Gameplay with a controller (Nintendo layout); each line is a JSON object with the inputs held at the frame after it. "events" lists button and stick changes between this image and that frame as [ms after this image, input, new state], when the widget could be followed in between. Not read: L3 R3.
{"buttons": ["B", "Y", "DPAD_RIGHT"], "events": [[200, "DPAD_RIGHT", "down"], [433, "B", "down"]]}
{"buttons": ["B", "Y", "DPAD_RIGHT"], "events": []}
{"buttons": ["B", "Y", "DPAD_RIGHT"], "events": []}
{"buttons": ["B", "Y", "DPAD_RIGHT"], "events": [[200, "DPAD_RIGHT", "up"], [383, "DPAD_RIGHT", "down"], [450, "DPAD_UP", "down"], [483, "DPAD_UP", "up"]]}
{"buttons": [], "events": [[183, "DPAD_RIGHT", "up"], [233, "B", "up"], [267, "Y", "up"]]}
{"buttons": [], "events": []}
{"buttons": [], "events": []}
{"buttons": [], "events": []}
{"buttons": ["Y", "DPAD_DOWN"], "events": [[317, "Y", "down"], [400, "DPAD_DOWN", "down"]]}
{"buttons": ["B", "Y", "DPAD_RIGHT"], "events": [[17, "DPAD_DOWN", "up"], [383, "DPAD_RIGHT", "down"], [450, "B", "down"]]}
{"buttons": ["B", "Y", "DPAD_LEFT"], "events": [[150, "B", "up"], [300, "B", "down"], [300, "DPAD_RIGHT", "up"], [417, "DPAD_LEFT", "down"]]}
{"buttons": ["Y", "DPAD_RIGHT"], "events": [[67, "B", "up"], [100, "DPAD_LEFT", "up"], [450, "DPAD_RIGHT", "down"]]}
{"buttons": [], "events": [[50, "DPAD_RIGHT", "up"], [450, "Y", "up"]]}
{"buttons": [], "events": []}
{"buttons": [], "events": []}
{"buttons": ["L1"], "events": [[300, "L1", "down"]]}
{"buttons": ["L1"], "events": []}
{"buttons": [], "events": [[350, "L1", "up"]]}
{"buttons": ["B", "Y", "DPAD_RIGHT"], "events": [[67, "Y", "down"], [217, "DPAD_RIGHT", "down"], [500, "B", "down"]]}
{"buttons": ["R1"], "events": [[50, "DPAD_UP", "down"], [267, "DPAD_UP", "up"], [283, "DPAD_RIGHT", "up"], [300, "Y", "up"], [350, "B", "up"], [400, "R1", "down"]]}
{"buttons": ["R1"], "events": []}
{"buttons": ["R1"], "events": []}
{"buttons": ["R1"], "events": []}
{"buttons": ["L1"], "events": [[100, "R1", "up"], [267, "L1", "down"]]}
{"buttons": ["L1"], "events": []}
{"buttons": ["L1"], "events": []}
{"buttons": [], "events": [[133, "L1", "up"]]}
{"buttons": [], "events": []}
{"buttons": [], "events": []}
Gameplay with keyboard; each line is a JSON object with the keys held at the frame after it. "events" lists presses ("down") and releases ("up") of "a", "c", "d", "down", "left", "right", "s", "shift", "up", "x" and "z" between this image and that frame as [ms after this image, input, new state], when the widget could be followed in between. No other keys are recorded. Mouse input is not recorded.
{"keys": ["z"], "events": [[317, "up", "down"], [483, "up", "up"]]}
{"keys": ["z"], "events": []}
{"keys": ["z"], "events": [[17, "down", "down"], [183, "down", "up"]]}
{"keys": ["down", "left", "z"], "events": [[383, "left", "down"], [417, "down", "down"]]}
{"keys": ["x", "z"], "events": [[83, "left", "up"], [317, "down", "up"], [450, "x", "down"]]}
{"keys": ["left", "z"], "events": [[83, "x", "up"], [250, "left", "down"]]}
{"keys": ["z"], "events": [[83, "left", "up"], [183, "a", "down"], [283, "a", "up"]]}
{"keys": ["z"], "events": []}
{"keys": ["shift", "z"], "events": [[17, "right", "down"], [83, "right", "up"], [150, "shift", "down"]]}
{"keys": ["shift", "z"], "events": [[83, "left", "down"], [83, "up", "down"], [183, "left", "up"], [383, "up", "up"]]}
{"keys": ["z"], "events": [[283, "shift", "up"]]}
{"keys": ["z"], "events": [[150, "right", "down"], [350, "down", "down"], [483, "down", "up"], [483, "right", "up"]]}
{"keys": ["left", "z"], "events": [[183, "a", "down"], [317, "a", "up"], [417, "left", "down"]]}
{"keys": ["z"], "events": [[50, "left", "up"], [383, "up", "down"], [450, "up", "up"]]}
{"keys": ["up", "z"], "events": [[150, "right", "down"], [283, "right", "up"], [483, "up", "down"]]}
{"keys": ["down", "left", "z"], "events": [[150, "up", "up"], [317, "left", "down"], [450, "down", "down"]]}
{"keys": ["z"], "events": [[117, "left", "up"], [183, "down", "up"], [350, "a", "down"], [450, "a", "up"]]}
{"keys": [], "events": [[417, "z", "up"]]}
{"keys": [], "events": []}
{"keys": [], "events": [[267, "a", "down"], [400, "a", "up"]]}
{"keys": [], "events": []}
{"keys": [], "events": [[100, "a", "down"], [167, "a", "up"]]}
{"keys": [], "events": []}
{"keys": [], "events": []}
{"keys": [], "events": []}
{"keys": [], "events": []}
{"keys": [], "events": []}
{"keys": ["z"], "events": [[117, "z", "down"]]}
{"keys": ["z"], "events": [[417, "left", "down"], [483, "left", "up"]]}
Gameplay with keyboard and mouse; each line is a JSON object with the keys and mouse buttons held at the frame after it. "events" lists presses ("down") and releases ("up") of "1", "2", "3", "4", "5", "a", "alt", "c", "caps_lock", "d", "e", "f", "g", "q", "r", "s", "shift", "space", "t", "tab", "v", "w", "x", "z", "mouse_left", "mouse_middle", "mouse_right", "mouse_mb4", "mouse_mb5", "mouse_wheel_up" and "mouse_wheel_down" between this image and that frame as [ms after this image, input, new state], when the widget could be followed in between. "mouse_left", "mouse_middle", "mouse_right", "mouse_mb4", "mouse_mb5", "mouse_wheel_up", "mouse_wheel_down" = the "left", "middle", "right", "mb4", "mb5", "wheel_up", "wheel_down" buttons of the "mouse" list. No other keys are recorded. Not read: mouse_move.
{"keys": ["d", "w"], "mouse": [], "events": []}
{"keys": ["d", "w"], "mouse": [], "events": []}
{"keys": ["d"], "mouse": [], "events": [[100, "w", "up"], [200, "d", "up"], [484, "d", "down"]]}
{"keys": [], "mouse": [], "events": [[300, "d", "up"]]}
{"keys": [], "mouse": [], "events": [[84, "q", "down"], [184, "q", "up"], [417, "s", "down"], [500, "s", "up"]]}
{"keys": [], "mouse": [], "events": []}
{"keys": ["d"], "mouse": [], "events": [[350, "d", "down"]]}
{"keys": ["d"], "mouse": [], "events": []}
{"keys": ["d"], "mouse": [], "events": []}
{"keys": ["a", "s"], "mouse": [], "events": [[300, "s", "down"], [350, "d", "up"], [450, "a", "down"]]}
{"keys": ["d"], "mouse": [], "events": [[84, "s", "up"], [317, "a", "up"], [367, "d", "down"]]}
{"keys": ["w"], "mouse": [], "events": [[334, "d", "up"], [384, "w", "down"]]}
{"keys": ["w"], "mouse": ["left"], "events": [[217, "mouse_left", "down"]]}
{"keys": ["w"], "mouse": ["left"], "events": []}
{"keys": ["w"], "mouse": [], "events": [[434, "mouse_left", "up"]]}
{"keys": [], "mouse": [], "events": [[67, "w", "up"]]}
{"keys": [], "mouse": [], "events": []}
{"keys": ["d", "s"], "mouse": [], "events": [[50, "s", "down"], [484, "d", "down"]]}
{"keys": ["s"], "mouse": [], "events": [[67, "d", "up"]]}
□ □ □ □ □
> ASSIGNMENT
Supply only the count of lines above holding "input".

> OUTPUT FOR THIS TASK
3